:: Task to complete ::
Word for word, retype the tail of the data below, starting with the line that has "root of tail: (497, 643)" and including the last line.

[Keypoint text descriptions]
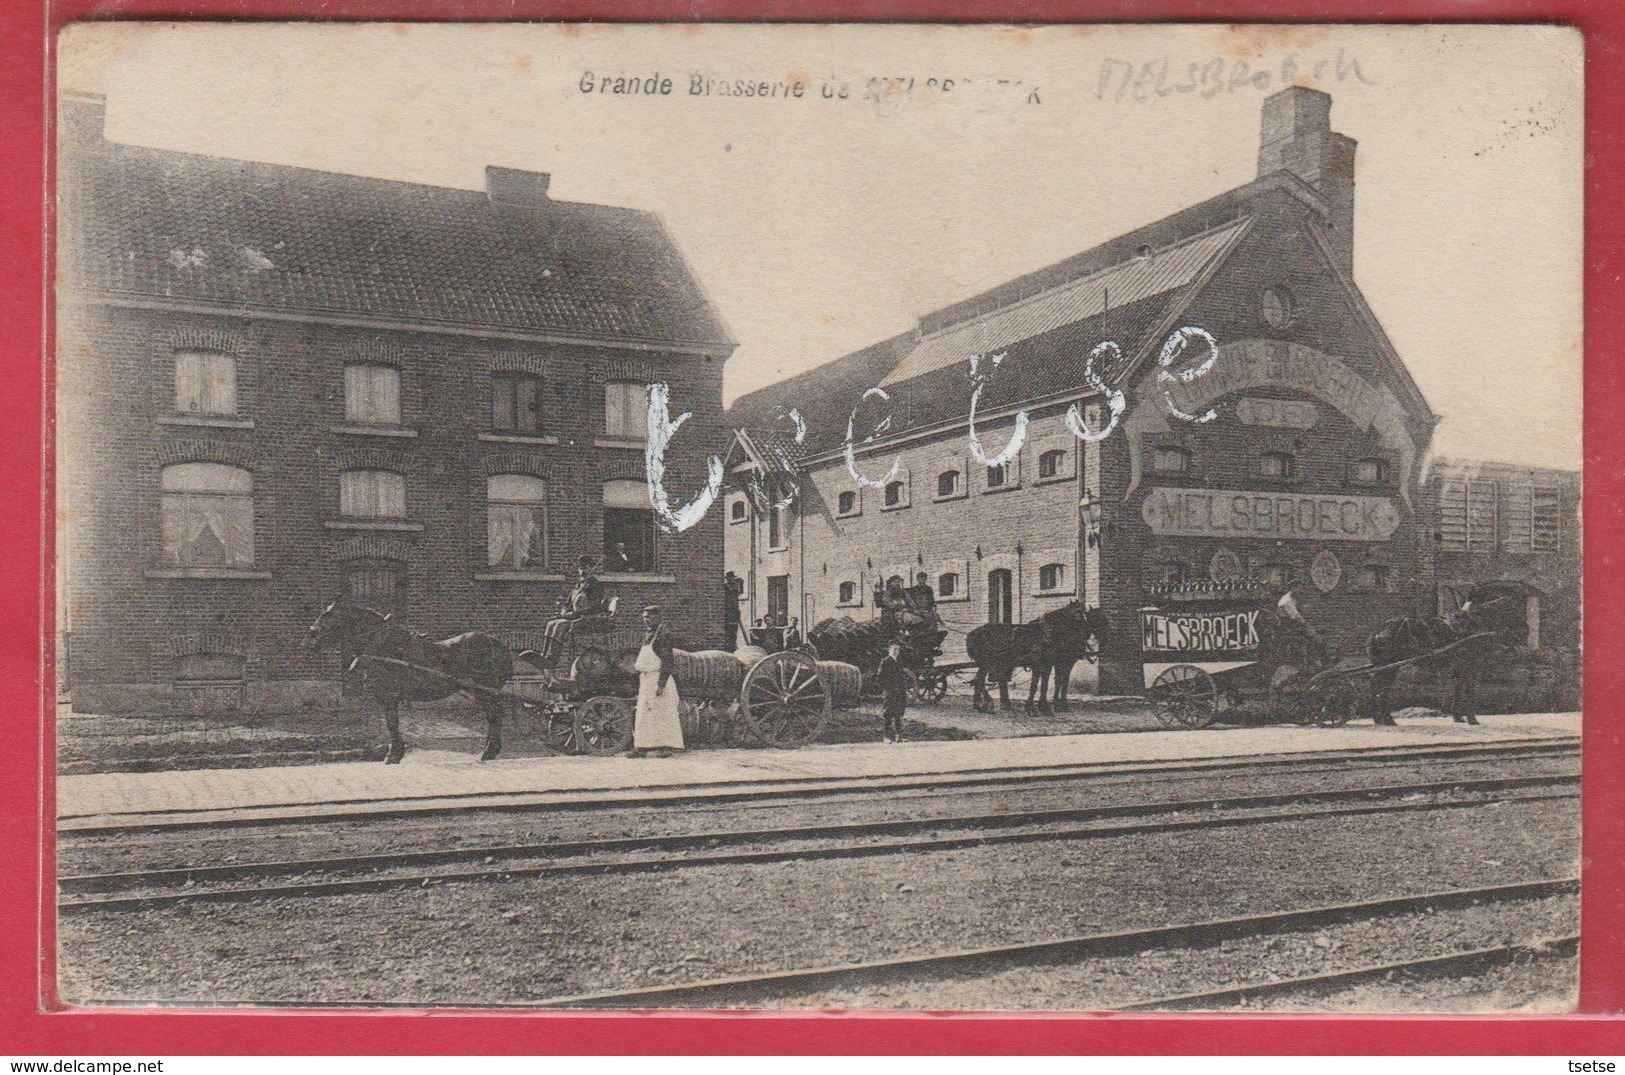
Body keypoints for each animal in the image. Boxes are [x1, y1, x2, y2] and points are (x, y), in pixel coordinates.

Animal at [302, 607, 510, 766]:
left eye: (326, 616)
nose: (309, 637)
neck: (382, 646)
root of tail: (497, 643)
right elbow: (392, 723)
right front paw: (395, 753)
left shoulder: (388, 695)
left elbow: (392, 723)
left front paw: (393, 755)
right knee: (493, 716)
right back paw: (490, 751)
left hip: (483, 691)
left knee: (494, 715)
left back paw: (488, 751)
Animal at [962, 607, 1105, 714]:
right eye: (1077, 616)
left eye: (1102, 619)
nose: (1084, 635)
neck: (1048, 635)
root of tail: (971, 634)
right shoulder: (1046, 664)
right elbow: (1040, 685)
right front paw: (1039, 707)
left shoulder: (1054, 664)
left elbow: (1050, 684)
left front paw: (1050, 706)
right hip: (987, 663)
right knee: (980, 681)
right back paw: (989, 703)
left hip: (989, 664)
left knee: (980, 680)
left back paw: (982, 704)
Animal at [1365, 594, 1501, 727]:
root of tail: (1380, 629)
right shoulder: (1470, 666)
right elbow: (1469, 692)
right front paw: (1472, 719)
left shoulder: (1460, 667)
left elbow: (1458, 689)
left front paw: (1458, 717)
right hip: (1390, 665)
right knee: (1382, 688)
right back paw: (1388, 719)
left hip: (1383, 665)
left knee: (1375, 685)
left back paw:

:: Response ::
root of tail: (497, 643)
right elbow: (392, 723)
right front paw: (395, 753)
left shoulder: (388, 695)
left elbow: (392, 723)
left front paw: (393, 755)
right knee: (493, 716)
right back paw: (490, 751)
left hip: (483, 691)
left knee: (494, 715)
left back paw: (488, 751)
Animal at [962, 607, 1105, 714]:
right eye: (1077, 616)
left eye: (1102, 619)
nose: (1084, 635)
neck: (1048, 635)
root of tail: (971, 634)
right shoulder: (1046, 664)
right elbow: (1040, 685)
right front paw: (1039, 707)
left shoulder: (1054, 664)
left elbow: (1050, 684)
left front paw: (1050, 706)
right hip: (987, 663)
right knee: (980, 681)
right back paw: (989, 703)
left hip: (989, 664)
left knee: (980, 680)
left back paw: (982, 704)
Animal at [1365, 594, 1501, 727]:
root of tail: (1380, 629)
right shoulder: (1470, 666)
right elbow: (1469, 692)
right front paw: (1472, 719)
left shoulder: (1460, 667)
left elbow: (1458, 689)
left front paw: (1458, 717)
right hip: (1390, 665)
right knee: (1382, 688)
right back paw: (1388, 719)
left hip: (1383, 665)
left knee: (1375, 685)
left back paw:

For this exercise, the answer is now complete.